**Your task:** Reproduce the text read from each of the records below verbatim, in order and with the same line breaks, leaving out the picture markers.

**Input material:**
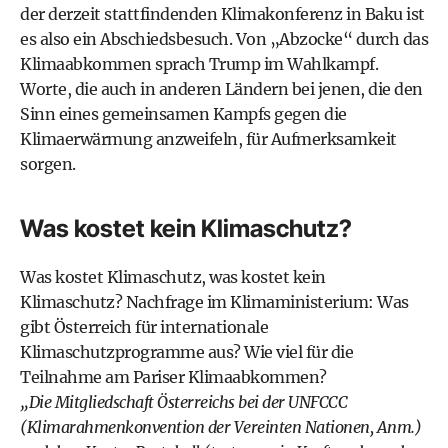
der derzeit stattfindenden
Klimakonferenz in Baku
ist
es also ein Abschiedsbesuch. Von „Abzocke“ durch das
Klimaabkommen sprach Trump im Wahlkampf.
Worte, die auch in anderen Ländern bei jenen, die den
Sinn eines gemeinsamen Kampfs gegen die
Klimaerwärmung anzweifeln, für Aufmerksamkeit
sorgen.
Was kostet kein Klimaschutz?
Was kostet Klimaschutz, was kostet kein
Klimaschutz? Nachfrage im Klimaministerium: Was
gibt Österreich für internationale
Klimaschutzprogramme aus? Wie viel für die
Teilnahme am Pariser Klimaabkommen?
„Die Mitgliedschaft Österreichs bei der
UNFCCC
(Klimarahmenkonvention der Vereinten Nationen, Anm.)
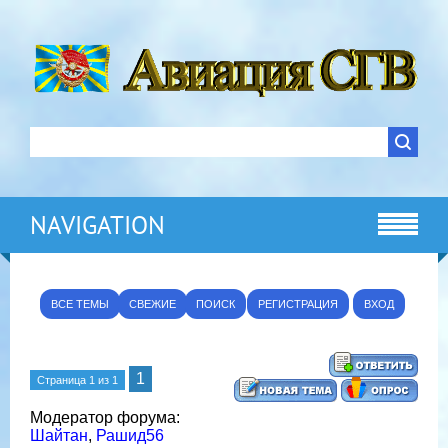
NAVIGATION
ВСЕ ТЕМЫ
СВЕЖИЕ
ПОИСК
РЕГИСТРАЦИЯ
ВХОД
1
Страница
1
из
1
Модератор форума:
Шайтан
,
Рашид56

**Worked solution:**
der derzeit stattfindenden
Klimakonferenz in Baku
ist
es also ein Abschiedsbesuch. Von „Abzocke“ durch das
Klimaabkommen sprach Trump im Wahlkampf.
Worte, die auch in anderen Ländern bei jenen, die den
Sinn eines gemeinsamen Kampfs gegen die
Klimaerwärmung anzweifeln, für Aufmerksamkeit
sorgen.
Was kostet kein Klimaschutz?
Was kostet Klimaschutz, was kostet kein
Klimaschutz? Nachfrage im Klimaministerium: Was
gibt Österreich für internationale
Klimaschutzprogramme aus? Wie viel für die
Teilnahme am Pariser Klimaabkommen?
„Die Mitgliedschaft Österreichs bei der
UNFCCC
(Klimarahmenkonvention der Vereinten Nationen, Anm.)
NAVIGATION
ВСЕ ТЕМЫ
СВЕЖИЕ
ПОИСК
РЕГИСТРАЦИЯ
ВХОД
1
Страница
1
из
1
Модератор форума:
Шайтан
,
Рашид56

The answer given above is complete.